Yang Joanna C, Terezakis Stephanie A, Dunkel Ira J, Gilheeney Stephen W, Wolden Suzanne L
Department of Radiation Oncology, Memorial Sloan Kettering Cancer Center, New York.
Department of Radiation Oncology, Sidney Kimmel Cancer Center, Johns Hopkins Hospital, Baltimore, Maryland.
Pediatr Blood Cancer. 2016 Apr;63(4):646-51. doi: 10.1002/pbc.25867. Epub 2015 Dec 24.
We sought to assess patterns of failure in pediatric patients with intracranial germ cell tumors (GCT) treated with intensity-modulated radiation therapy with dose painting (DP-IMRT).
Between July 2007 and October 2013, 11 patients with localized GCT-five germinomas and six nongerminoma GCT (NGGCT)-received definitive treatment with DP-IMRT. Three representative patients were selected for replanning with (i) whole ventricular irradiation (WVI) with opposed lateral beams plus IMRT to the primary tumor and (ii) sequential IMRT. These plans were compared to the patients' original DP-IMRT plans for dosimetric analyses.
Four patients with germinoma received radiation therapy alone: 45 Gy in 1.8 Gy fractions to the primary tumor and 25 Gy in 1.0 Gy fractions to whole ventricles using a dose-painting plan. One patient with germinoma received a reduced dose of 30.6 Gy to the primary tumor after neoadjuvant chemotherapy. Patients with NGGCT (n = 6) underwent multimodality treatment including chemotherapy (n = 6) and surgery (n = 3). These patients received 54 Gy to the primary tumor and 32.4-36 Gy to the whole ventricles. Dosimetric analyses showed DP-IMRT delivered decreased mean dose to whole brain, temporal lobes, hippocampi, cochleae, and optic nerves. With median follow-up of 4 years, 3-year failure-free survival was 100% for patients with germinoma and 67% for patients with NGGCT. One patient with a pineal NGGCT experienced a local recurrence within the high dose-volume while another experienced an isolated biochemical failure.

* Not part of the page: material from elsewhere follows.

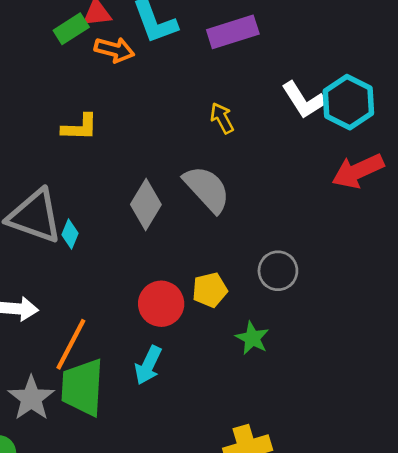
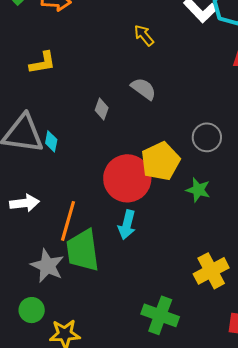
gray semicircle: (207, 189) -> (143, 89), size x0.7
gray diamond: (146, 205) -> (102, 109), size x0.6
yellow pentagon: (210, 290) -> (160, 161), size x1.5
red circle: (161, 304) -> (127, 178), size x1.4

DP-IMRT is dosimetrically superior to standard IMRT techniques for sparing of normal tissues. Disease control in this small series appears at least comparable to published results.

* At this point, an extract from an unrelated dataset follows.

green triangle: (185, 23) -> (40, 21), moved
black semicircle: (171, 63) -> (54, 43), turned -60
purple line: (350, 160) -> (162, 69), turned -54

我们试图评估采用剂量调强放疗(DP-IMRT)治疗的小儿颅内生殖细胞瘤(GCT)患者的失败模式。
2007年7月至2013年10月期间,11例局限性GCT患者(5例生殖细胞瘤和6例非生殖细胞瘤性GCT[NGGCT])接受了DP-IMRT根治性治疗。选取3例有代表性的患者进行重新计划,分别采用(i)双侧对穿野全脑室照射(WVI)联合对原发肿瘤的IMRT以及(ii)序贯IMRT。将这些计划与患者最初的DP-IMRT计划进行剂量学分析比较。
4例生殖细胞瘤患者仅接受放疗:采用剂量调强计划,原发肿瘤给予45 Gy,分1.8 Gy每次,全脑室给予25 Gy,分1.0 Gy每次。1例生殖细胞瘤患者在新辅助化疗后原发肿瘤接受了30.6 Gy的减量照射。NGGCT患者(n = 6)接受了多模式治疗,包括化疗(n = 6)和手术(n = 3)。这些患者原发肿瘤接受54 Gy照射,全脑室接受32.4 - 36 Gy照射。剂量学分析显示,DP-IMRT降低了全脑、颞叶、海马、耳蜗和视神经的平均剂量。中位随访4年,生殖细胞瘤患者的3年无失败生存率为100%,NGGCT患者为67%。1例松果体区NGGCT患者在高剂量区出现局部复发,另1例出现孤立的生化复发。
在保护正常组织方面,DP-IMRT在剂量学上优于标准IMRT技术。该小样本系列中的疾病控制情况似乎至少与已发表的结果相当。